• WHAT TO DO:
1. Answer these questions using the alignment post:
(a) Which five alignments does the writer let players choose from when generating characters?
(b) Which characters can feel smaller concentrations of evil?
(c) Who sometimes feels great ebbs and flows in magic when great spells are cast?
2. Copy word for word the part of the alignment post that opens with the words containing "Basically, I allow" and closes with "morality is absolute).".

• EXTRACTED TEXT:

——

Do you find Alignments useful in your games???

Perhaps this muddies the waters a bit, and perhaps not, but here is my take.

Alignment is a great system when used properly.

Proper use is NOT: "You can't do that because you're LG (or whatever)."

Proper use IS: "Because you have done this and that and this other, you are LG."

Also, there is a difference between Lg and lG and LG.

Basically, I allow players to pick from five alignments when generating their characters: LG, LN, NG, N, CG. I have found that CNs are disruptive and any of the evils is "off-limits" in my campaigns - as I have said before, my players are to play HEROES, not villains.

As the DM, I lay down what is G, E, L, and C. It is my world, therefore I am the arbiter of absolute morality for it (because in "default" D&D, the morality is absolute).

Alignment is an almost tangible force in my worlds, and characters can actually FEEL great concentrations of evil (and good, and law, and so on). I don't feel bad describing to players who are entering a temple that once belonged to a LG good and has since been overrun by a CE necromancer and his minions the eerie feeling of a place that had once been holy but has now been desecrated - the walls themselves fairly scream to the characters, "cleanse me or help me disappear!"

Further, those who are of a spiritual bent (e.g., clerics, paladins) can feel smaller concentrations of evil ("I sense a disturbance in the force...") they have a hard time surprising - or being surprised by - the BBEG without teleport spells and the like.

I find that this creates (for me and my players) a more epic, heroic atmosphere - when you can feel the evil around you as a palpable force, it makes for great storytelling.

Similarly, great places of magic power can be sensed by all, with wizards and especially sorcerers sometimes feeling great ebbs and flows in magic when great spells are cast.

——

• INFORMATION GIVEN:
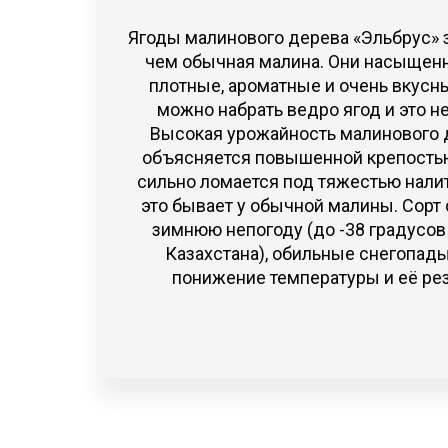
Ягоды малинового дерева «Эльбрус» 
чем обычная малина. Они насыщенно
плотные, ароматные и очень вкусны
можно набрать ведро ягод и это н
Высокая урожайность малинового 
объясняется повышенной крепостью 
сильно ломается под тяжестью налит
это бывает у обычной малины. Сорт
зимнюю непогоду (до -38 градусов
Казахстана), обильные снегопад
понижение температуры и её ре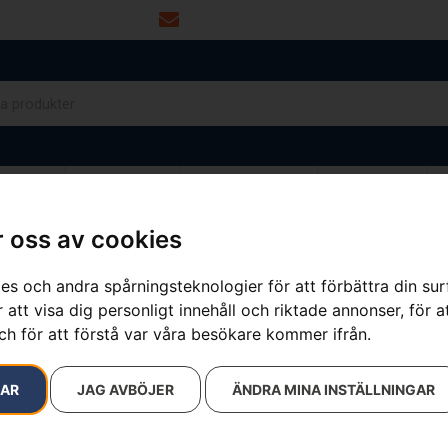
info@dalamaskin.se
NYTOR
DRIVMEDEL
RESERVDELAR
VERKSTAD
 oss av cookies
es och andra spårningsteknologier för att förbättra din su
resultat
 att visa dig personligt innehåll och riktade annonser, för a
ch för att förstå var våra besökare kommer ifrån.
RAR
JAG AVBÖJER
ÄNDRA MINA INSTÄLLNINGAR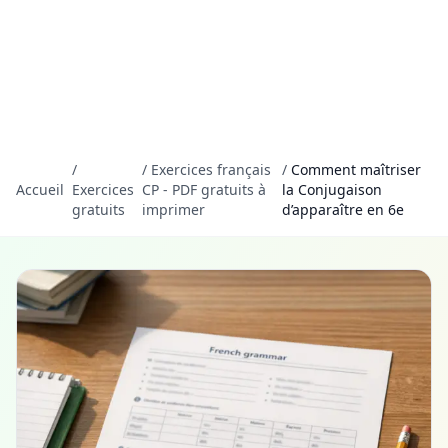
/
/
Exercices français
/
Comment maîtriser
Accueil
Exercices
CP - PDF gratuits à
la Conjugaison
gratuits
imprimer
d’apparaître en 6e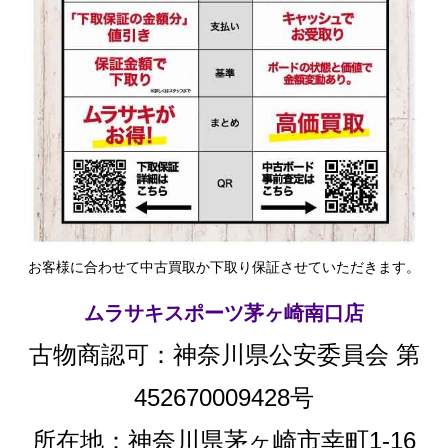
お客様に合わせて中古買取か下取り保証させていただきます。
ムラサキスポーツ茅ヶ崎南口店
古物商認可：神奈川県公安委員会 第
452670009428号
所在地：神奈川県茅ヶ崎市幸町1-16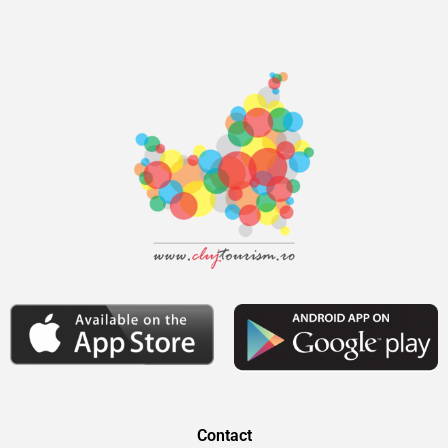
Contact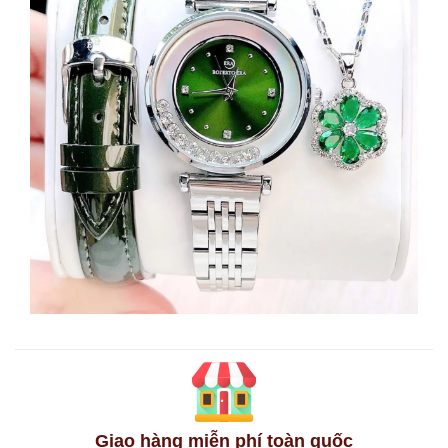
Giao hàng miễn phí toàn quốc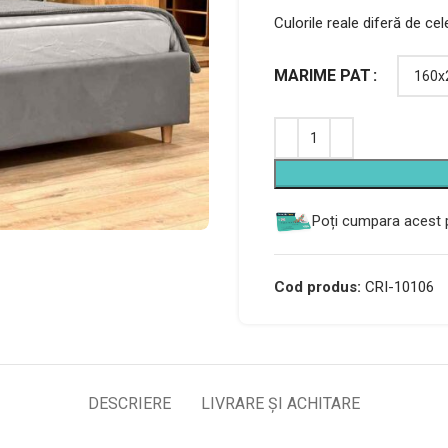
Culorile reale diferă de ce
Alternative:
MARIME PAT
Poți cumpara acest p
Cod produs:
CRI-10106
DESCRIERE
LIVRARE ȘI ACHITARE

——

• PER-TASK ANSWERS:
1.
(a) LG, LN, NG, N and CG.
(b) Those of a spiritual bent, such as clerics and paladins.
(c) Wizards and especially sorcerers.

2.
Basically, I allow players to pick from five alignments when generating their characters: LG, LN, NG, N, CG. I have found that CNs are disruptive and any of the evils is "off-limits" in my campaigns - as I have said before, my players are to play HEROES, not villains.

As the DM, I lay down what is G, E, L, and C. It is my world, therefore I am the arbiter of absolute morality for it (because in "default" D&D, the morality is absolute).